======== PROVIDED MATERIAL
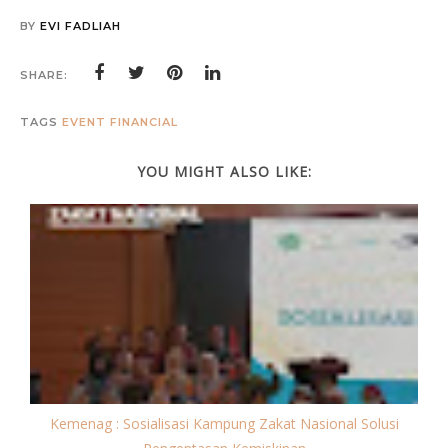
BY
EVI FADLIAH
SHARE:
TAGS
EVENT
FINANCIAL
YOU MIGHT ALSO LIKE:
Kemenag : Sosialisasi Kampung Zakat Nasional Solusi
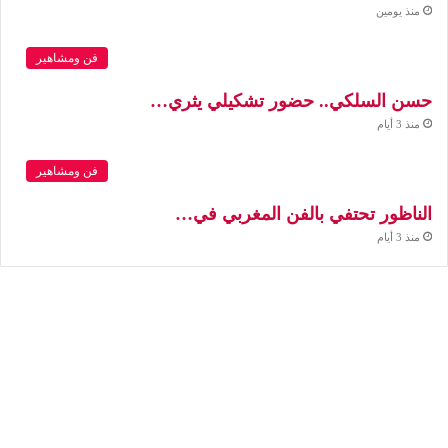
منذ يومين
فن ومشاهير
حسن السلكي.. حضور تشكيلي يثري…
منذ 3 أيام
فن ومشاهير
الناظور تحتفي بالفن المغربي في…
منذ 3 أيام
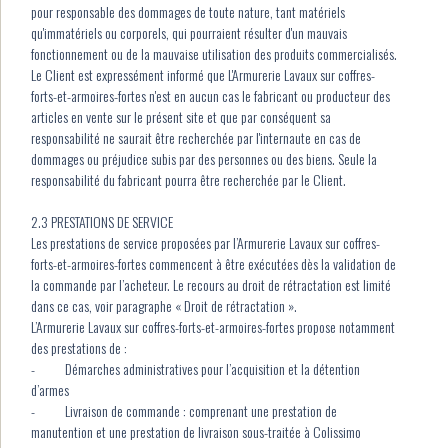
pour responsable des dommages de toute nature, tant matériels
qu'immatériels ou corporels, qui pourraient résulter d'un mauvais
fonctionnement ou de la mauvaise utilisation des produits commercialisés.
Le Client est expressément informé que L'Armurerie Lavaux sur coffres-
forts-et-armoires-fortes n'est en aucun cas le fabricant ou producteur des
articles en vente sur le présent site et que par conséquent sa
responsabilité ne saurait être recherchée par l'internaute en cas de
dommages ou préjudice subis par des personnes ou des biens. Seule la
responsabilité du fabricant pourra être recherchée par le Client.
2.3 PRESTATIONS DE SERVICE
Les prestations de service proposées par l’Armurerie Lavaux sur coffres-
forts-et-armoires-fortes commencent à être exécutées dès la validation de
la commande par l’acheteur. Le recours au droit de rétractation est limité
dans ce cas, voir paragraphe « Droit de rétractation ».
L’Armurerie Lavaux sur coffres-forts-et-armoires-fortes propose notamment
des prestations de :
- Démarches administratives pour l’acquisition et la détention
d’armes
- Livraison de commande : comprenant une prestation de
manutention et une prestation de livraison sous-traitée à Colissimo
================
**REQUEST:** Every record above should reappear exactly, with the pictures gone.

**ANSWER SPACE:**
BY
EVI FADLIAH
SHARE:
TAGS
EVENT
FINANCIAL
YOU MIGHT ALSO LIKE:
Kemenag : Sosialisasi Kampung Zakat Nasional Solusi
منذ يومين
فن ومشاهير
حسن السلكي.. حضور تشكيلي يثري…
منذ 3 أيام
فن ومشاهير
الناظور تحتفي بالفن المغربي في…
منذ 3 أيام
pour responsable des dommages de toute nature, tant matériels
qu'immatériels ou corporels, qui pourraient résulter d'un mauvais
fonctionnement ou de la mauvaise utilisation des produits commercialisés.
Le Client est expressément informé que L'Armurerie Lavaux sur coffres-
forts-et-armoires-fortes n'est en aucun cas le fabricant ou producteur des
articles en vente sur le présent site et que par conséquent sa
responsabilité ne saurait être recherchée par l'internaute en cas de
dommages ou préjudice subis par des personnes ou des biens. Seule la
responsabilité du fabricant pourra être recherchée par le Client.
2.3 PRESTATIONS DE SERVICE
Les prestations de service proposées par l’Armurerie Lavaux sur coffres-
forts-et-armoires-fortes commencent à être exécutées dès la validation de
la commande par l’acheteur. Le recours au droit de rétractation est limité
dans ce cas, voir paragraphe « Droit de rétractation ».
L’Armurerie Lavaux sur coffres-forts-et-armoires-fortes propose notamment
des prestations de :
- Démarches administratives pour l’acquisition et la détention
d’armes
- Livraison de commande : comprenant une prestation de
manutention et une prestation de livraison sous-traitée à Colissimo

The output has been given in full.